A number of cultural events celebrate the seventy-fifth anniversary of the Golden Gate Bridge this month. Among them, International Orange features site-specific contemporary art installations at Fort Point, a civil-war era structure built in 1861 to protect San Francisco from potential Confederate war ships. None came, but the building found other uses and later served as temporary housing for soldiers during World War II. It was deemed a National Historic Site in 1970 and is now part of the National Park Service. Tucked away beneath the southern base of the Golden Gate Bridge, which was built over it by design, Fort Point offers an immersive sense of history and incomparable views. The artists featured in International Orange delve into these extraordinary circumstances to reveal anew our sense of the world’s most iconic bridge.

Doug Hall, Chrysopylae, 2012; Photo: Jan Stürmann
The exhibition features fifteen projects commissioned by FOR-SITE Foundation and includes work by artists Doug Hall, Cornelia Parker, Bill Fontana, Allison Smith, and Pae White, among several others. The works are integrated into various spaces within the antiquated fort, including former soldier’s quarters, and are often juxtaposed with exhibits of historical objects. In some cases, such as with Pae White’s muhf-uhl (2012), the juxtaposition of art and artifact is stunning. Continuing her recent explorations into digitally-woven tapestry, White worked with Belgian loom experts to embody the ethereal fog that wafts in off the Pacific and engulfs the bridge almost daily; the result is an enormous wall hanging whose colors seem to vaporize, ranging from the colorless silver of fog to the signature brick-red-orange of the bridge. Its placement, off to the side in a series of rooms behind a decaying archway, affords the viewer a rare breath-taking jolt of pleasure at first sight.

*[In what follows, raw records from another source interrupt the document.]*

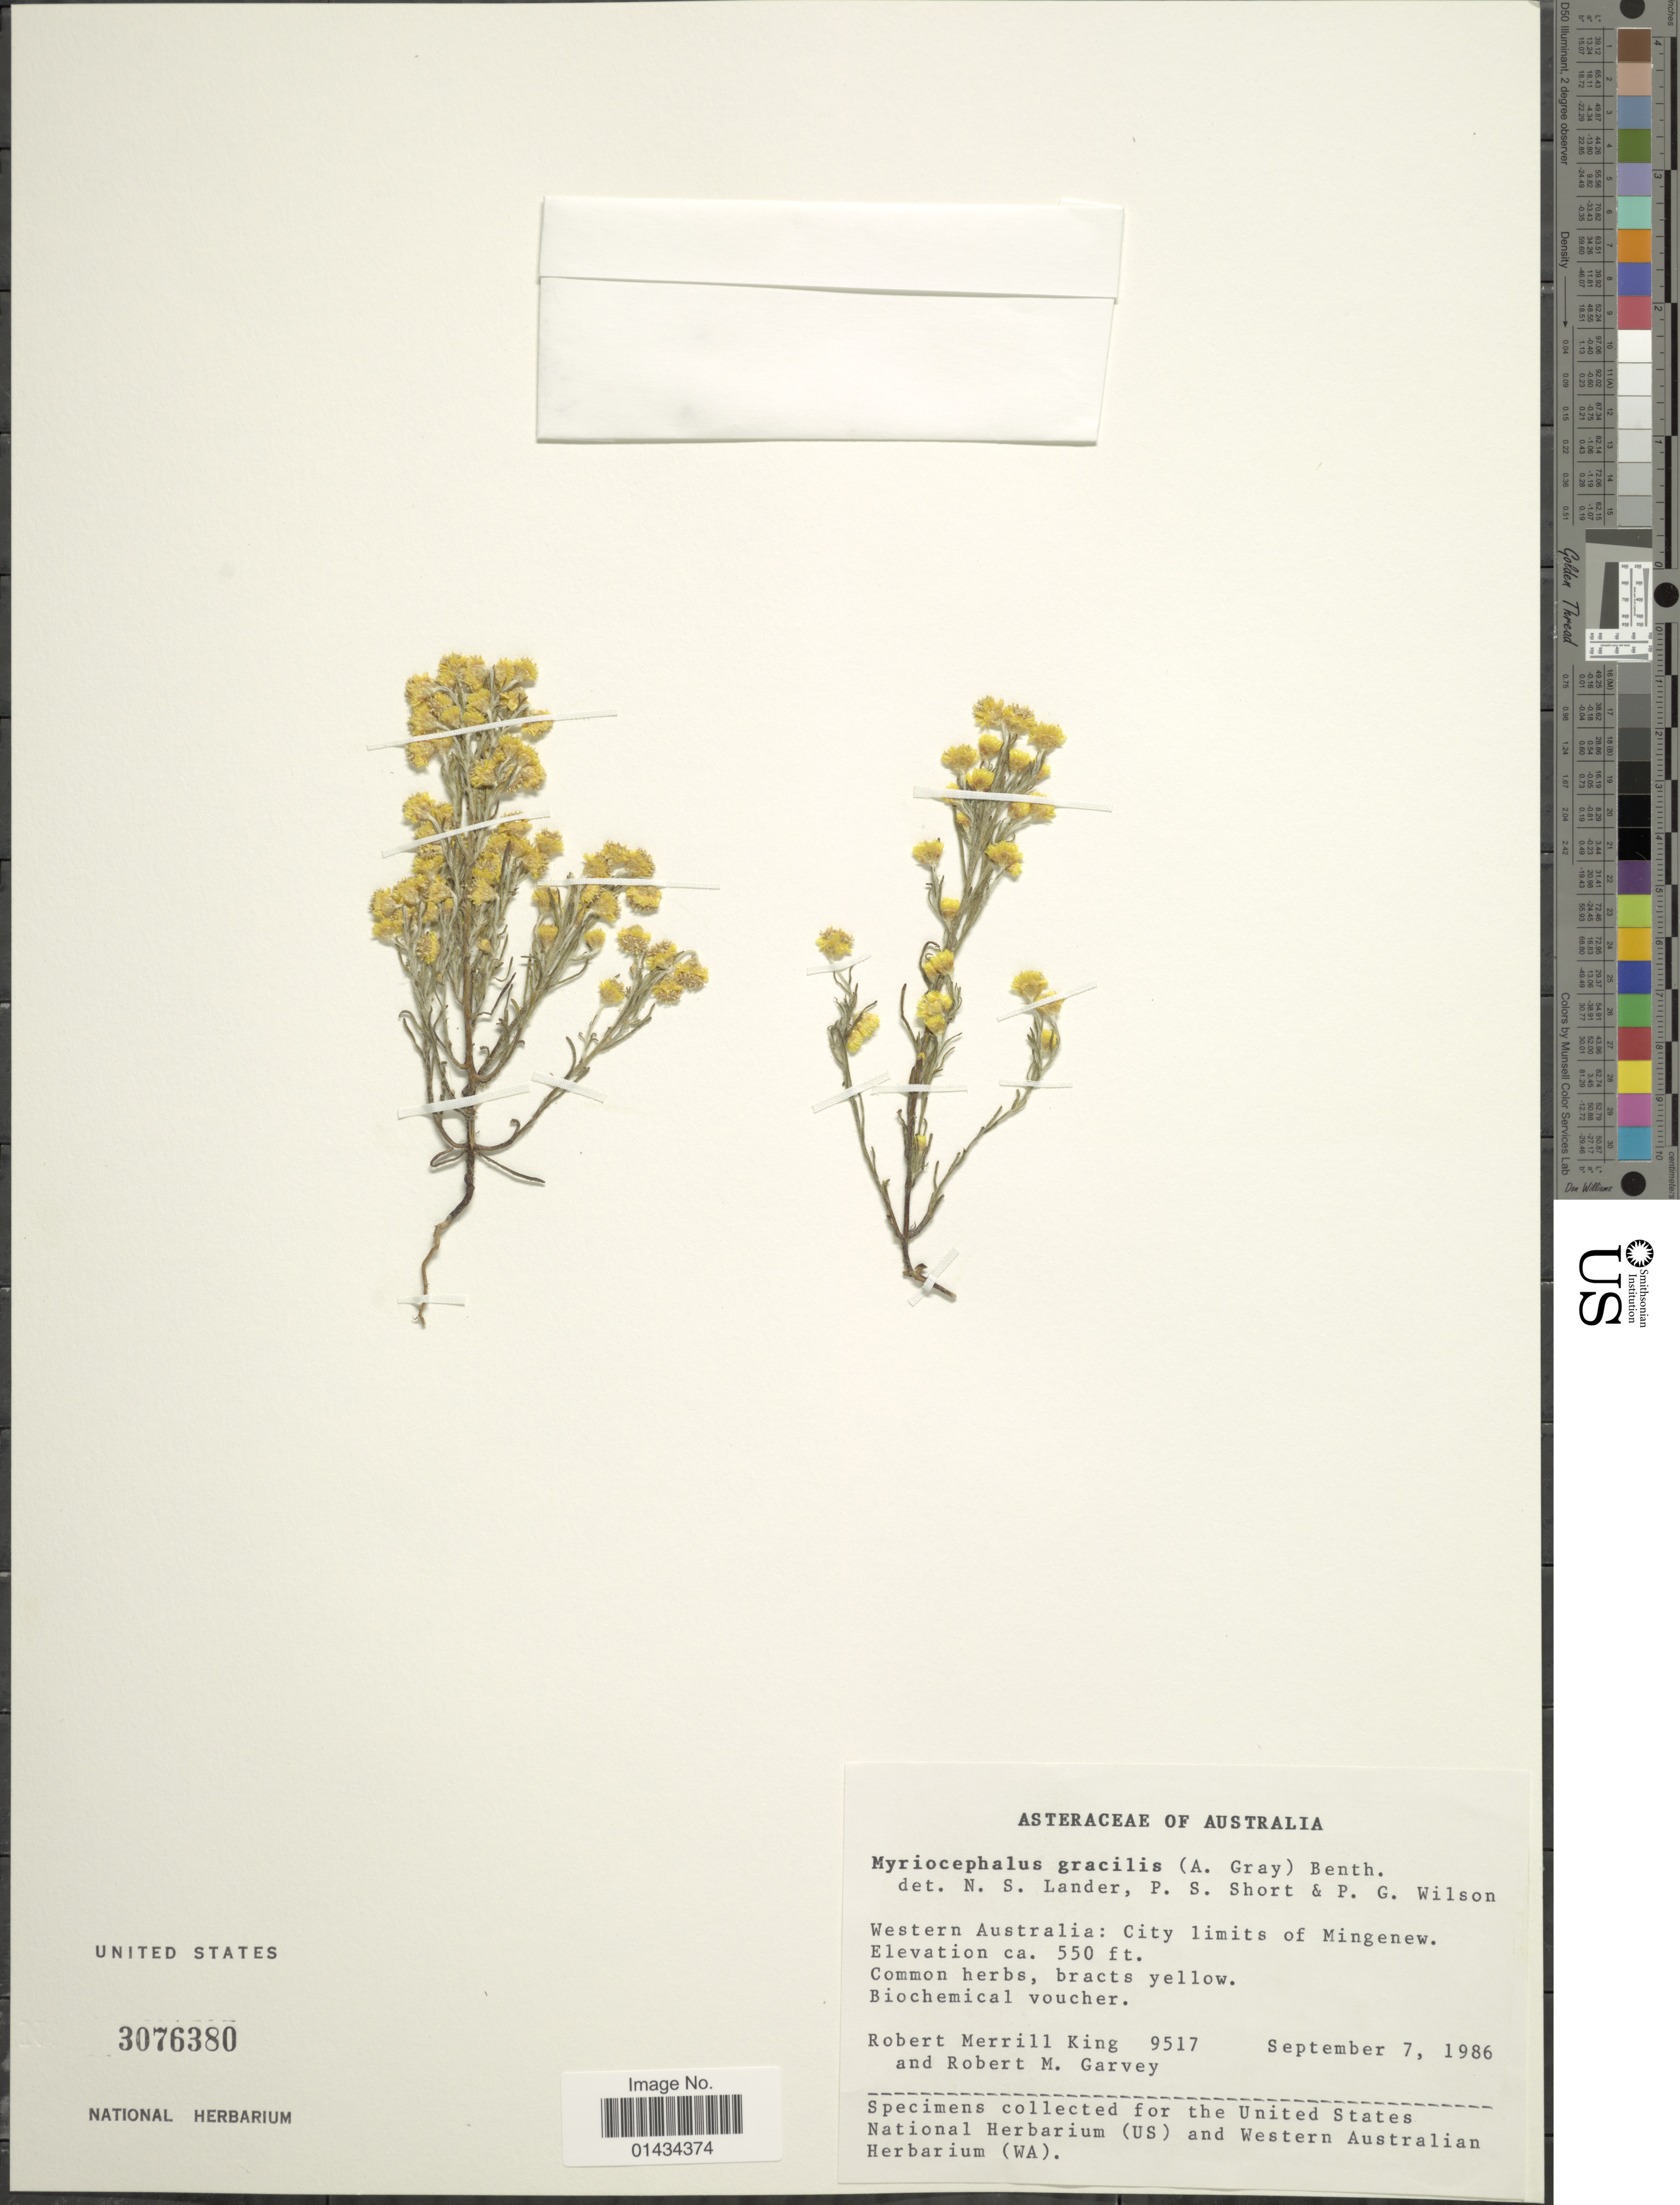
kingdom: Plantae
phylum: Tracheophyta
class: Magnoliopsida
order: Asterales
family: Asteraceae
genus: Myriocephalus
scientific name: Myriocephalus gracelis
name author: (A. Gray) Benth.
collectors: R. M. King & R. Garvey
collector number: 9517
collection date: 1986-09-07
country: Australia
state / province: Western Australia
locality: City limits of Mingenew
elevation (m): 168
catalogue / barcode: US 3076380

Pae White, muhf-uhl, 2012; Photo: Jan Stürmann
Some works strive to create new vantage points from which to consider our sense of the familiar. Sound artist Bill Fontana, whose work often draws on ambient noise, began by looking for unfamiliar vistas in the bridge’s architecture — a challenge for a structure that has been presented in myriad images from every conceivable angle. His installation, Acoustical Visions of the Golden Gate Bridge (2012), employs live audio and video footage in a cavernous space set away from the Fort’s sun-lit courtyard. Video is captured from cameras installed in the seismic expansion joints beneath the bridge. Shadows and a familiar clank-clank indicate the passage of cars overhead, while a foghorn bellows in real time and the sea thrashes below, each amplified by microphones. Through the process of listening and looking, other senses are engaged and even the sea air is somehow intensified. Fontana’s work creates a fleeting, concentrated sense of place that lingers between the past and present tense in memory, just as the mere recollection of salty air tingles the tongue.